An annular stator A stator formed by winding a coil around an iron core via an insulating material.
The stator core is
With multiple split cores
The plurality of divided cores
Includes first and second split cores that are connected next to each other
It is a connected laminated iron core that is connected and arranged in a ring shape.
Each of the plurality of split cores
It is formed by alternately stacking a plurality of plate-shaped first members and second members in at least a part thereof.
The first member and the second member
A yoke portion with a connecting portion formed at one end and a yoke end formed at the other end, and a yoke portion.
A tooth portion that protrudes integrally with the yoke portion from the central portion of the yoke portion toward the inner peripheral side of the stator core, and a tooth portion.
A tooth tip portion integrally formed with the tip on the inner peripheral side of the tooth portion is provided.
The connecting portion of the yoke portion of the first member is
Located at the end of the second member opposite to the connecting portion of the yoke portion,
The connecting portion of the first member of the first split core
It is located between the connecting portions of the second member of the second split core.
Positioned so as to be abutted against the yoke end of the first member of the second split core.
The first split core and the second split core are relatively rotatably connected around the connecting portion.
The tooth tip portion of the first division core is
A stator in which at least a part of the tooth tip portion of the second split core is in contact with or is fitted at both ends in the circumferential direction.
The stator core is
The stator according to claim 1, wherein a gap is provided between the first member of the first split core and the first member of the second split core.
The ends of the tooth tips of the first member and the second member
The stator according to claim 1 or 2, wherein the thickness dimension of the stator core in the radial direction is at least twice the thickness dimension of the stator core in the central axis direction.
The connecting portion of the first member and the second member
It is provided with an engaging portion that forms a convex portion on one surface and a concave portion on the other surface.
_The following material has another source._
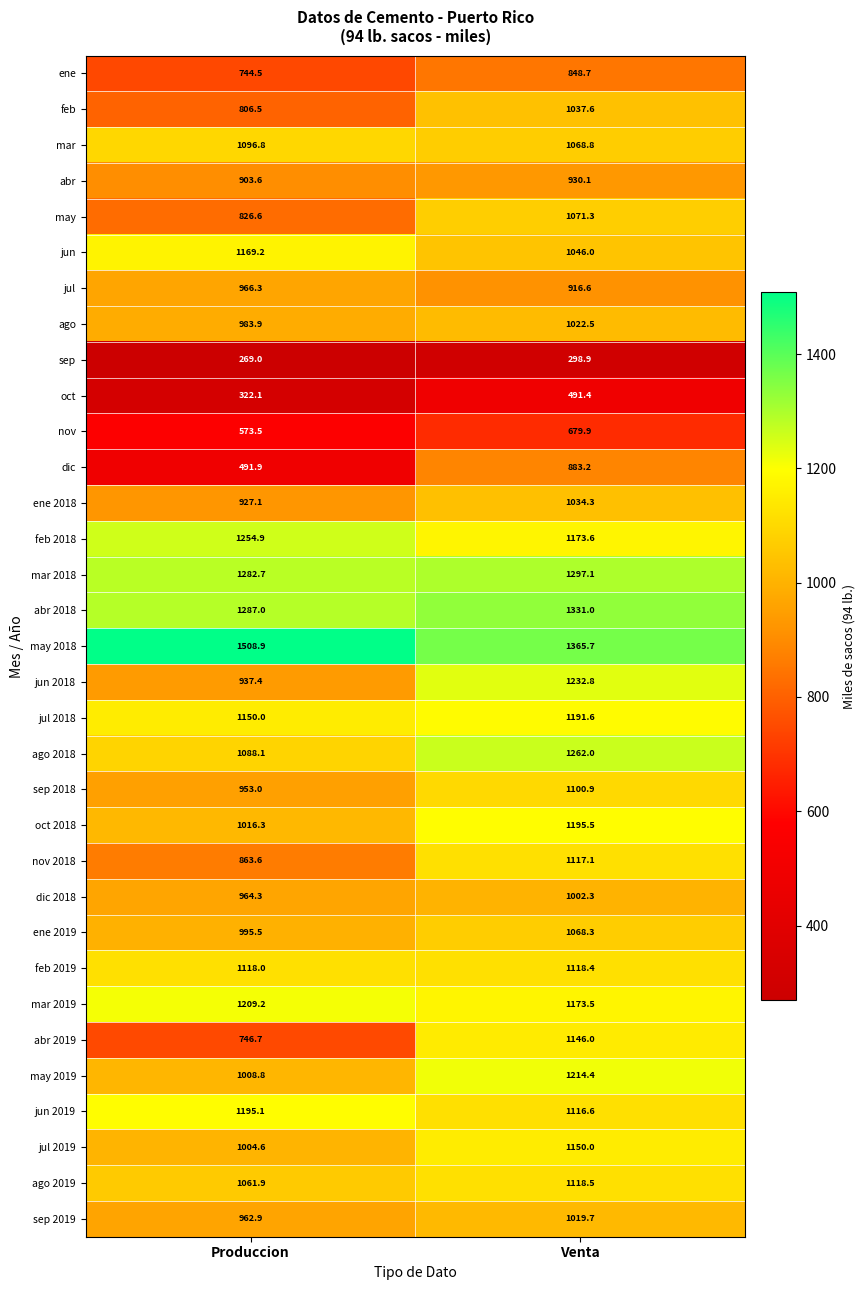

How many categories are shown in the chart?

2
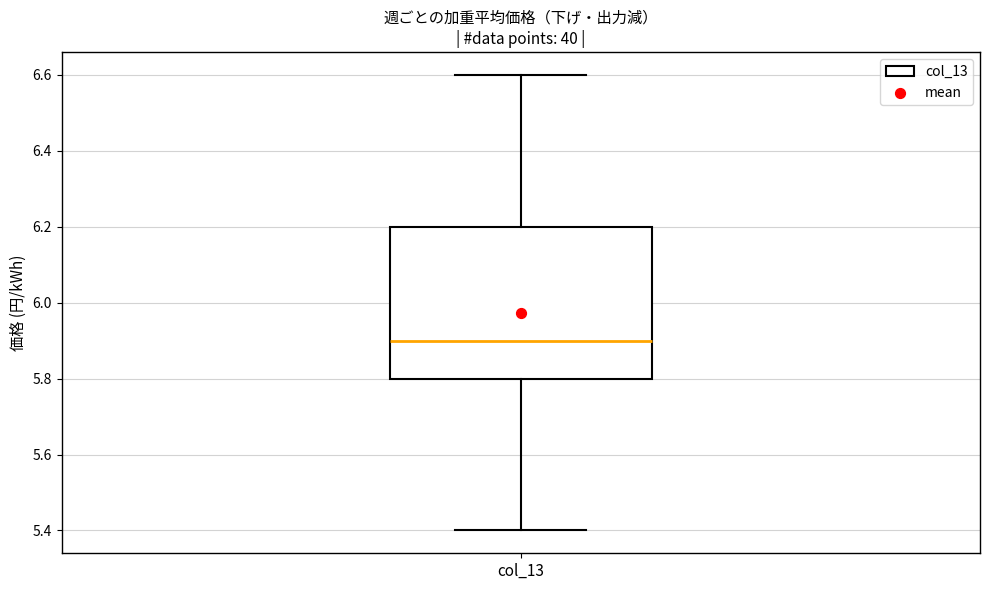

Read this box plot against the y-axis: the position of the median line, the range covered by the box, and the ends of both whiskers. The values are not printed on the chart, so give them approximately, as read against the axis.

median 5.9, box 5.8 to 6.2, whiskers 5.4 to 6.6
A claim that the convex portion of the first member and the concave portion of the second member are fitted, and the convex portion of the second member is fitted and connected to the concave portion of the first member. The stator according to any one of 1 to 3.
The ends of the tooth tips of the first split core and the second split core
The stator according to claim 4, which is located on a concentric circle centered on the center of the engaging portion.
A rotary electric machine provided with the stator according to any one of claims 1 to 5.
A compressor comprising the rotary electric machine according to claim 6 and a compression mechanism driven by the rotary electric machine to compress the refrigerant.